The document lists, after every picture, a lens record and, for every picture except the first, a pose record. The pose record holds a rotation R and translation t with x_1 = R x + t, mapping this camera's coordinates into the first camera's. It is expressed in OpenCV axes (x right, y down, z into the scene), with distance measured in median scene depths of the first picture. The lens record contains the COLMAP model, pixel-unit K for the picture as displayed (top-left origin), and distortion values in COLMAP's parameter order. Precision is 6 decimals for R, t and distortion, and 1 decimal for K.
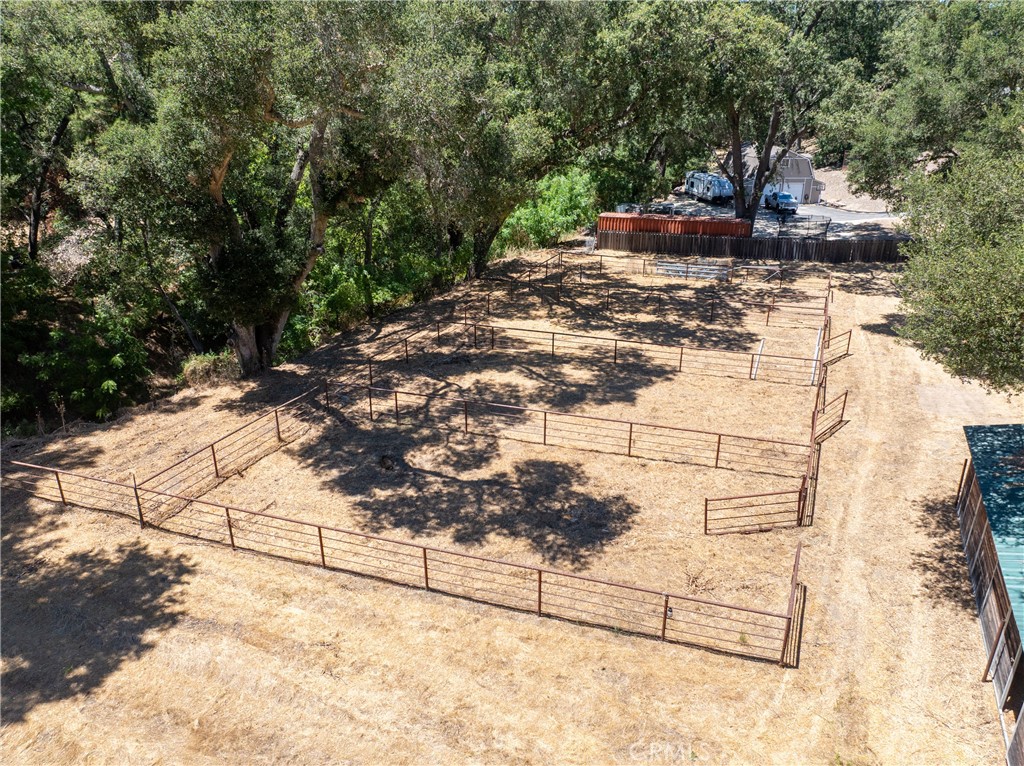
lens RADIAL K [[721.8, 0, 509.7], [0, 721.8, 377.6], [0, 0, 1]] dist [-0.055128, 0.024465]
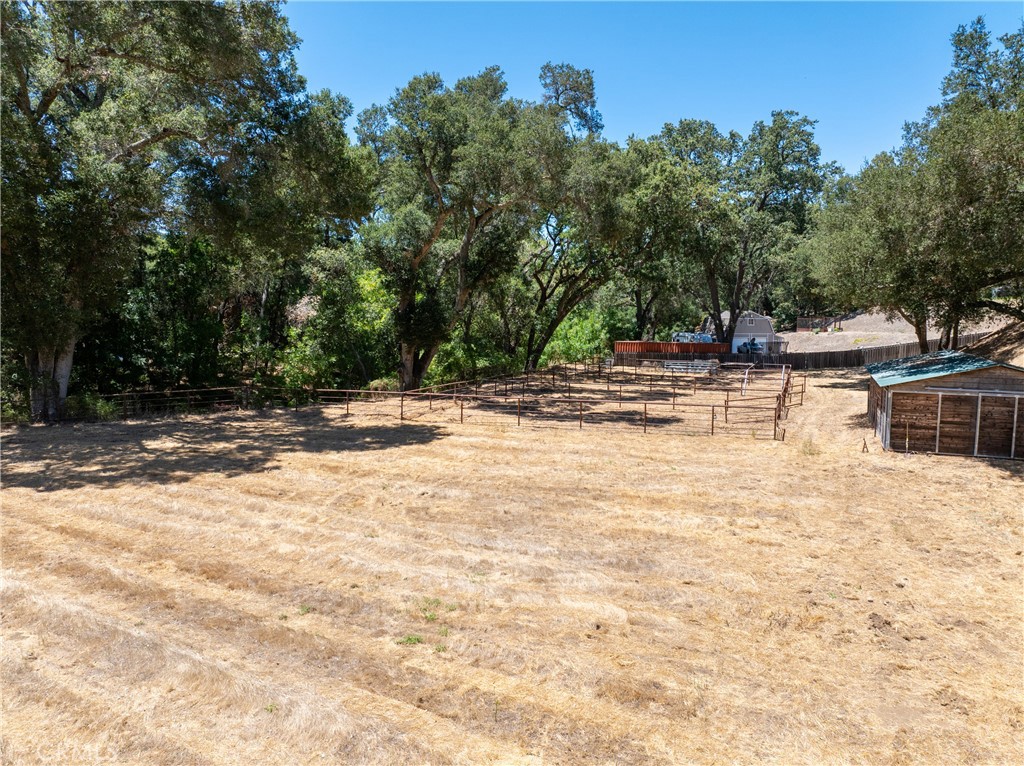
lens RADIAL K [[721.8, 0, 513.3], [0, 721.8, 385.9], [0, 0, 1]] dist [-0.055128, 0.024465]
pose [[0.999454, 0.002117, 0.032983, -0.188710], [0.006968, 0.962022, -0.272884, 0.376062], [-0.032308, 0.272965, 0.961481, -0.436268]]
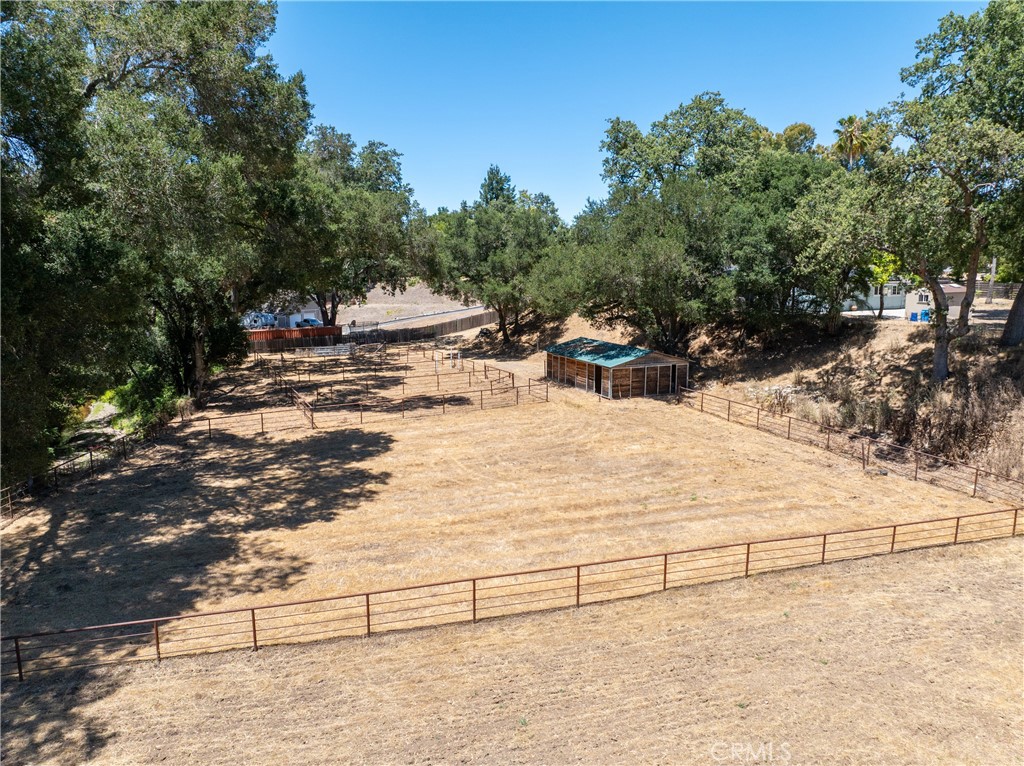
lens RADIAL K [[721.8, 0, 515.2], [0, 721.8, 382.3], [0, 0, 1]] dist [-0.055128, 0.024465]
pose [[0.649176, -0.116383, 0.751682, -1.071791], [0.277967, 0.956173, -0.092016, 0.276870], [-0.708029, 0.268678, 0.653075, -0.541523]]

*Problem requirements:* Rewrite all of the lines above, changing "translation" to "translation vector" and leaving everything else as it is. Omit the pictures from your answer.

*Answer to this task:*
The document lists, after every picture, a lens record and, for every picture except the first, a pose record. The pose record holds a rotation R and translation vector t with x_1 = R x + t, mapping this camera's coordinates into the first camera's. It is expressed in OpenCV axes (x right, y down, z into the scene), with distance measured in median scene depths of the first picture. The lens record contains the COLMAP model, pixel-unit K for the picture as displayed (top-left origin), and distortion values in COLMAP's parameter order. Precision is 6 decimals for R, t and distortion, and 1 decimal for K.
lens RADIAL K [[721.8, 0, 509.7], [0, 721.8, 377.6], [0, 0, 1]] dist [-0.055128, 0.024465]
lens RADIAL K [[721.8, 0, 513.3], [0, 721.8, 385.9], [0, 0, 1]] dist [-0.055128, 0.024465]
pose [[0.999454, 0.002117, 0.032983, -0.188710], [0.006968, 0.962022, -0.272884, 0.376062], [-0.032308, 0.272965, 0.961481, -0.436268]]
lens RADIAL K [[721.8, 0, 515.2], [0, 721.8, 382.3], [0, 0, 1]] dist [-0.055128, 0.024465]
pose [[0.649176, -0.116383, 0.751682, -1.071791], [0.277967, 0.956173, -0.092016, 0.276870], [-0.708029, 0.268678, 0.653075, -0.541523]]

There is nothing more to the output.